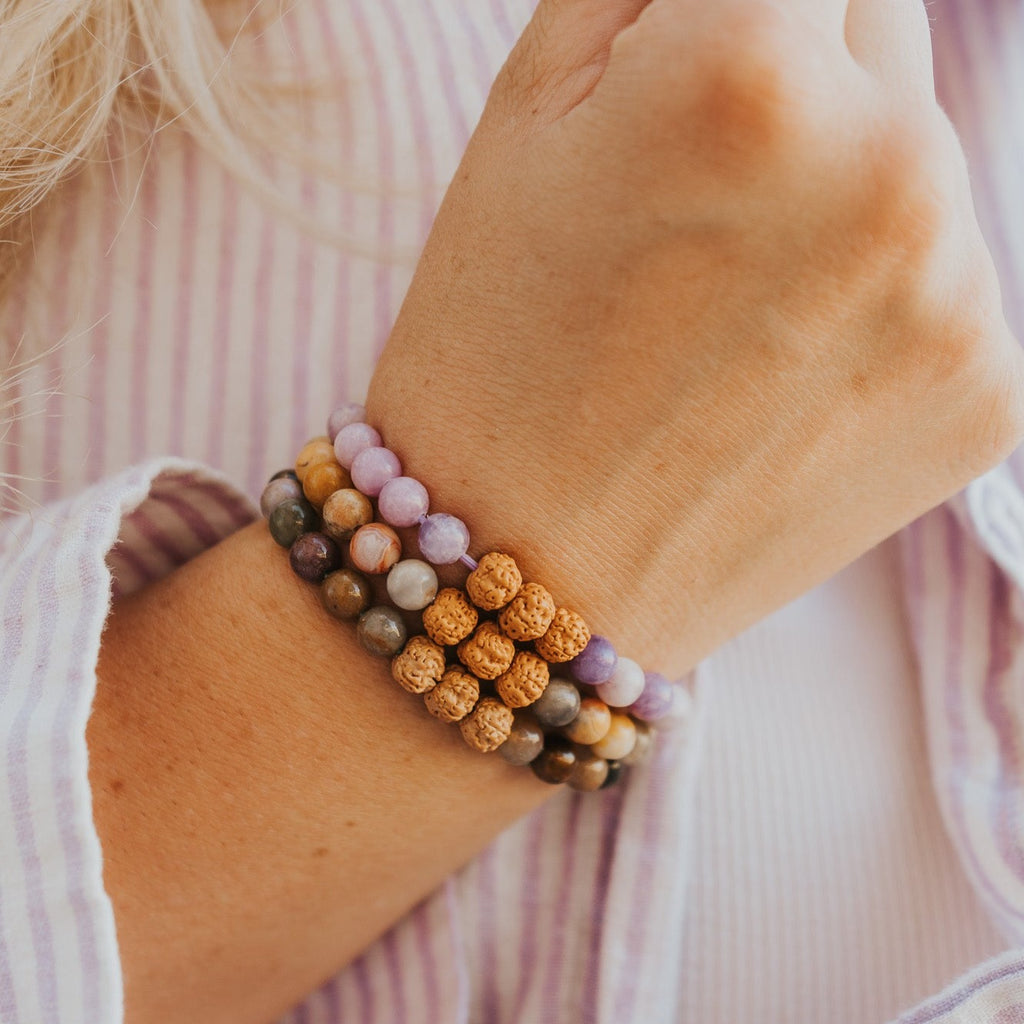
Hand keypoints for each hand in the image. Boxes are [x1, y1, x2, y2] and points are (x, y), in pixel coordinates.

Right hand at [367, 0, 1023, 676]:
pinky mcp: (989, 400)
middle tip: (691, 195)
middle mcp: (888, 174)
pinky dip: (878, 303)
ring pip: (920, 163)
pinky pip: (947, 284)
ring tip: (727, 304)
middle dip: (795, 81)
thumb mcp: (529, 115)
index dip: (731, 15)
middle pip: (880, 34)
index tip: (701, 67)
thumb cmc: (494, 349)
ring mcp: (957, 299)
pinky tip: (780, 371)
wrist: (522, 570)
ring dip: (843, 194)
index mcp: (747, 76)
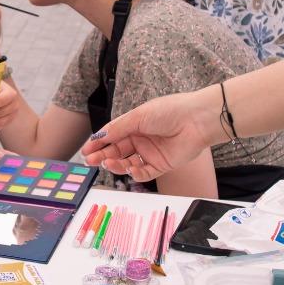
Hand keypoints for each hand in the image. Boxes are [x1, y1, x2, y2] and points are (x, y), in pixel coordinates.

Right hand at [81, 89, 219, 181]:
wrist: (197, 120)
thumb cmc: (169, 111)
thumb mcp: (138, 117)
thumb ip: (118, 129)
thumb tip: (99, 136)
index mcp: (135, 124)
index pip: (112, 135)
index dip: (98, 142)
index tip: (86, 150)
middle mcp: (142, 139)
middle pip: (117, 151)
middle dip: (103, 155)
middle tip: (91, 160)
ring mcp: (151, 153)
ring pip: (128, 163)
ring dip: (117, 164)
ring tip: (109, 162)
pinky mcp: (162, 165)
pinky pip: (144, 173)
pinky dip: (135, 173)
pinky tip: (130, 168)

^^^^

§ **Activity**:
Before writing out the material above, please remove its pictures; everything else stays exact.

§ **Result of this task**:
Hand keypoints for each hand in the image. Boxes are [x1, y1, x2, y2] and points are (x, y), in pixel coordinates.

Right hand at [367, 0, 1023, 676]:
pinky mcp: (989, 400)
middle tip: (691, 195)
middle mcp: (888, 174)
pinky dip: (878, 303)
ring pip: (920, 163)
pinky pip: (947, 284)
ring tip: (727, 304)
middle dip: (795, 81)
thumb mcp: (529, 115)
index dip: (731, 15)
middle pip: (880, 34)
index tip: (701, 67)
thumb cmc: (494, 349)
ring mcp: (957, 299)
pinky tip: (780, 371)
wrist: (522, 570)
ring dip: (843, 194)
index mcp: (747, 76)
Hand keypoints for each hand in the image. Boxes are [x1, y1, x2, y2] and points are (x, y), in pixel coordinates.

Right hand at [81, 89, 219, 181]:
wrist: (197, 120)
thumb cmc: (169, 111)
thumb mcp: (138, 117)
thumb ip: (118, 129)
thumb tip: (99, 136)
index mcp: (135, 124)
index pip: (112, 135)
index dip: (98, 142)
index tip: (86, 150)
middle mcp: (142, 139)
middle pip: (117, 151)
middle dip: (103, 155)
middle tip: (91, 160)
ring mcp: (151, 153)
ring pip: (128, 163)
ring dip: (117, 164)
ring tip: (109, 162)
pinky mcp: (162, 165)
pinky pip: (144, 173)
pinky dip: (135, 173)
pinky tip: (130, 168)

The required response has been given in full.